Total special cash margin of 25% on the long side has been imposed on all contracts of mentha oil from March 9, 2012. For detailed reference please refer to the Circular No: MCX/T&S/074/2012 dt 06/03/2012.

Production, Arrivals And Exports

According to market sources, sowing of mentha in Western UP is expected to increase by 30% as compared to last year, while sowing in all regions is expected to increase by 20%.

Arrivals in entire UP stand around 130 drums (1drum – 180 kgs) daily. Exports of mentha during April 2011 to January 2012 witnessed a decline of 6% to 12,850 tonnes as compared to 13,550 tonnes in the same period last year.

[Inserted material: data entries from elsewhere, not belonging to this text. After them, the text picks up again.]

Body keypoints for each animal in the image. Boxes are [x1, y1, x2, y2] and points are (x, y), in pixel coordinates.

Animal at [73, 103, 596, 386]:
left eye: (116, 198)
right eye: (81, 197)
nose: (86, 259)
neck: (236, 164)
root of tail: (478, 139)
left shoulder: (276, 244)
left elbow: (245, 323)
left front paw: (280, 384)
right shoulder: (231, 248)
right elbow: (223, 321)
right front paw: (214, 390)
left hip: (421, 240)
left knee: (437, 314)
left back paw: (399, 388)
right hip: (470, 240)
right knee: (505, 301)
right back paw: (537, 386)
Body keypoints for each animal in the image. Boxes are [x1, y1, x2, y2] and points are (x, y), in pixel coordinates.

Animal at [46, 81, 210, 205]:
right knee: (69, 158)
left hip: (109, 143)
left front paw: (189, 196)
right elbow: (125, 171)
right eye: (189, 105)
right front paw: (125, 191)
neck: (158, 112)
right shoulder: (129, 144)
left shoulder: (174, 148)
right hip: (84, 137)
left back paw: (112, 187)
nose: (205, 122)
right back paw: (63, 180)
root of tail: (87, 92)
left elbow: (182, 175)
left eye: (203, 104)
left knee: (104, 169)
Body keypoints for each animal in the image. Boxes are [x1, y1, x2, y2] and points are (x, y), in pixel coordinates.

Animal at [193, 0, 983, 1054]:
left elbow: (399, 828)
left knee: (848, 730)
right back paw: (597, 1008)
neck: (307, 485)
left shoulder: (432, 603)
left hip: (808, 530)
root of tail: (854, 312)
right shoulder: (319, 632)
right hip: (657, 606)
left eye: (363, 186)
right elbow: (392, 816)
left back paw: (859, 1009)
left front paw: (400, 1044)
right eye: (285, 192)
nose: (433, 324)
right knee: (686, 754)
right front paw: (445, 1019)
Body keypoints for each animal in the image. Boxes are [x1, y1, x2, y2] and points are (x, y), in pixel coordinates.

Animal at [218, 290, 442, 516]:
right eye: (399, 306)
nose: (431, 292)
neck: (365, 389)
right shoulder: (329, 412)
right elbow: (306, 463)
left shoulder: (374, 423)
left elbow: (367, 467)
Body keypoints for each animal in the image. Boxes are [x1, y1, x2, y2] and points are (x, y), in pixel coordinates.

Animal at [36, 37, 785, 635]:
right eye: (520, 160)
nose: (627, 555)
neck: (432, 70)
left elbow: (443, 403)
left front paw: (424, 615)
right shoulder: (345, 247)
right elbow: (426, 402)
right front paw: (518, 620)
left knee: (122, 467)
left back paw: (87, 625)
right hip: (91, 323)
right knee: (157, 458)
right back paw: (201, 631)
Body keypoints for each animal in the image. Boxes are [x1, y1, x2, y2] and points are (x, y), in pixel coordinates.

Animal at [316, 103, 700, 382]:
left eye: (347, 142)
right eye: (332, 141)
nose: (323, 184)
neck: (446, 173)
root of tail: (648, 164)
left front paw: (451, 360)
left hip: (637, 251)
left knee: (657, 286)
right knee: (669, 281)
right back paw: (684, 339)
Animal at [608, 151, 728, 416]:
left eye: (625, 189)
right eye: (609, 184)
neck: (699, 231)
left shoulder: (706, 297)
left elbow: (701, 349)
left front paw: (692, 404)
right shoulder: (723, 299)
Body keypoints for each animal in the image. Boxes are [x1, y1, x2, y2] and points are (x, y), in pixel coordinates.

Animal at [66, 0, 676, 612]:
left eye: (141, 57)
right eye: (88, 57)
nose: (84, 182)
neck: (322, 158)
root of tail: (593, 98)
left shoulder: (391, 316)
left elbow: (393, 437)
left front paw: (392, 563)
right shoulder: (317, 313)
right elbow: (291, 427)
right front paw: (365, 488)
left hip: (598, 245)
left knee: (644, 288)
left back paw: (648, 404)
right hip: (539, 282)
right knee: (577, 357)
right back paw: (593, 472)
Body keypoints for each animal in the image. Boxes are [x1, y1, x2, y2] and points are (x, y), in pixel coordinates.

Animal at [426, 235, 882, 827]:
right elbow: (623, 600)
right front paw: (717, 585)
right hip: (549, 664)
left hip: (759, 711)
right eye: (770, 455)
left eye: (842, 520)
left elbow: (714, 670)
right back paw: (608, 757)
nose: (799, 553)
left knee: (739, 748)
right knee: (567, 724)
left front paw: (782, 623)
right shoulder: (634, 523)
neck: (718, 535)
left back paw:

NCDEX Chili Gains On Fresh Buying, Jeera Bounces Back

NCDEX Chili settled up by more than 2 percent mainly on account of fresh buying at lower price level and weak arrivals in the spot market. While NCDEX pepper settled steady due to steady arrivals in the Vietnam in the spot market. The 4% additional margin imposed in the pepper May contract on the Long side has been withdrawn with immediate effect.

NCDEX jeera futures bounced back from the previous losses on short covering and fresh buying lead by weak arrivals in the spot market. NCDEX turmeric settled up due to weak supply and fresh buying at lower price level in the market. 

NCDEX Chana Rises On Poor Pulses Production Estimates

NCDEX chana May contract settled up by more than 1.50 percent because government estimated poor pulses  production in the current year which is expected to go up to Rs.4000 in next couple of days after April month i.e. Arrivals period so viewed will be “buying on dips.”

As per latest release from government, India's total pulses production in the current year is estimated at 17.02 million tonnes, down almost 6.86% from the last year. This is mainly due to poor sowing in kharif sowing and crop damage in Rabi season.